(Beginning of EXTRACT)

A host of studies show that, though being physically unattractive is not a legally protected category in most jurisdictions, it is the basis for a lot of discrimination. Studies, for instance, have found that when grade school teachers are shown academic records for a child, they rate the child's ability and intelligence more highly if the picture attached to the records is of a cute child than if it's a homely one.
Similar effects are found in the workplace:
Biddle and Hamermesh's 1994 study showed that the 9 percent of working men who were rated by interviewers as either "homely" or "below average" in physical appearance also received 9 percent less than average in terms of hourly earnings. By contrast, the 32 percent of men who were rated "above average" or "handsome" by interviewers earned 5 percent more than the average for men in the sample. Interestingly, the study showed that women, although also rewarded and penalized for their looks, were not penalized at the same level as the men. The most attractive women earned only a 4 percent premium, whereas the least attractive 8 percent of women in the workforce suffered only a 5 percent penalty.
In a second study published in 1998, Biddle and Hamermesh focused their attention on lawyers graduating from a "selective" but unidentified law school. In the law school study, panels of individuals were shown pictures taken of students at the time they matriculated to the law school and asked to rate them on a five-point scale. When the ratings given to the male students in the 1970's age cohort were graphed, it was found that, one year after graduation, a difference of two standard-deviations in a student's appearance was worth a 3 percent increase in salary. Five years after graduation, the same difference was worth a 10 percent increase and, after a lawyer became established in his profession, the difference was worth 12 percent. After fifteen years of practicing law, each increase of one standard deviation in a lawyer's appearance was worth $3,200 for lawyers in the public sector and $10,200 for lawyers in private practice.

(End of EXTRACT)
(Beginning of GIVEN DATA)

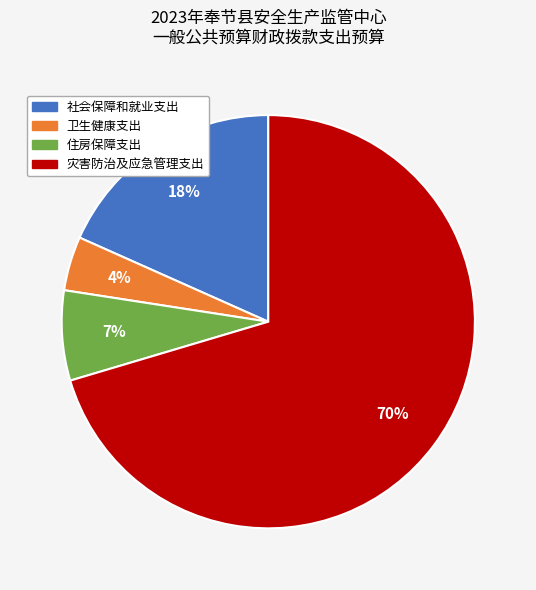

Count the number of slices in the pie.

4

(End of GIVEN DATA)

### JOB 1
According to the passage on physical appearance, how much less than average in hourly earnings did the men rated "homely" or "below average" receive?
### JOB 2
Summarize the passage on physical appearance in two sentences.

### TASK RESULT 1
9 percent less than average.

### TASK RESULT 2
Although physical unattractiveness is not a legally protected category in most jurisdictions, studies show it underlies a lot of discrimination, as when grade school teachers rate a child's ability and intelligence more highly if the attached picture is of a cute child. Biddle and Hamermesh found that men rated more attractive earned more per hour and less attractive men earned less, with smaller effects for women, and their 1998 study of law graduates showed the salary value of good looks growing as lawyers' careers advanced.